Dans un entretien au Figaro, le candidat de la droite et du centre, qui n'entend pas renoncer en cas de mise en examen, expose ses propositions dans le domaine de la sécurité.

 - Vous avez expliqué qu'une seule chose pouvait vous empêcher d'être candidat: être mis en examen. Est-ce toujours votre position aujourd'hui?

François FILLON. - J'avais souhaité que la justice agisse vite dans cette période particulière qu'est la campagne présidentielle. Mais la justice n'a pas pris de décision. L'enquête se poursuit et l'horloge tourne. Plus on s'approche de la date de l'élection présidentielle, plus il serait scandaleux de priver la droite et le centre d'un candidat. Je m'en remets désormais au suffrage universel. Ma décision est claire: je suis candidat et j'irai jusqu'à la victoire.

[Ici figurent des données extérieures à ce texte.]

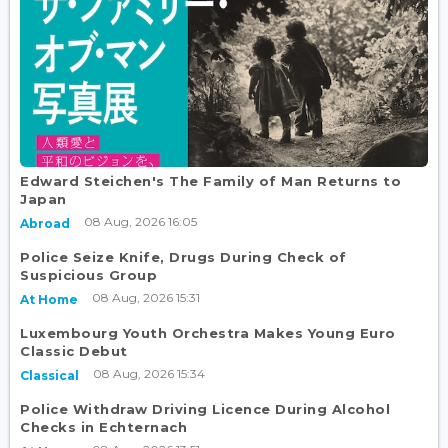
Edward Steichen's The Family of Man Returns to
Japan
08 Aug, 2026 16:05
Abroad
Police Seize Knife, Drugs During Check of
Suspicious Group
08 Aug, 2026 15:31
At Home
Luxembourg Youth Orchestra Makes Young Euro
Classic Debut
08 Aug, 2026 15:34
Classical
Police Withdraw Driving Licence During Alcohol
Checks in Echternach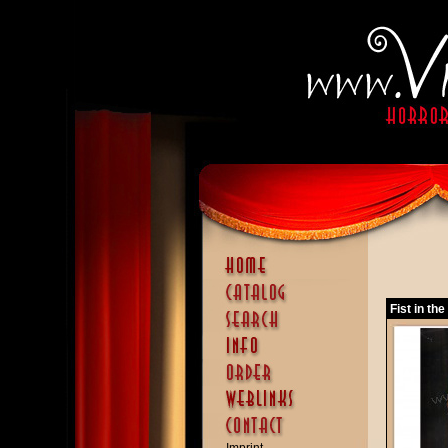
Fist in th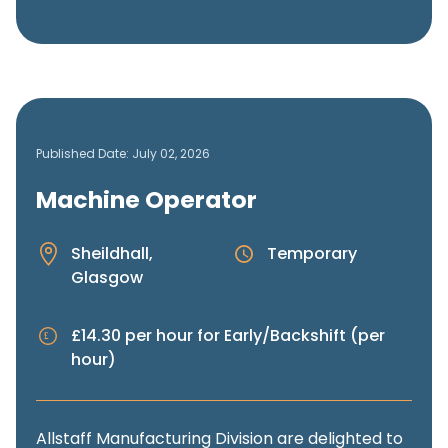
Published Date: July 02, 2026
Machine Operator
Sheildhall,
Temporary
Glasgow
£14.30 per hour for Early/Backshift (per
hour)
Allstaff Manufacturing Division are delighted to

Que répondez-vous aux élus de votre parti qui estiment qu'il n'est plus possible aujourd'hui de faire campagne avec les affaires qui vous touchent?

On annonçait depuis plusieurs jours soit ma mise en examen, soit l'ouverture d'une information judiciaire et cela alimentait l'inquiétude de certains élus. On voit qu'il n'en est rien et donc je vais poursuivre ma campagne. Les conditions sont difficiles, je le reconnais. Je dois tout affronter: les mensonges, les attaques, le calendrier, les opérations ciblées pour perturber mes déplacements… On voit bien qu'il y a une opération lourde, conduite pour empêcher le candidat de la droite et du centre. Cela ne m'intimide pas et c'est en train de renforcer la volonté des électeurs de la droite et du centre. Ce sont des pratiques détestables qui ne me feront pas reculer.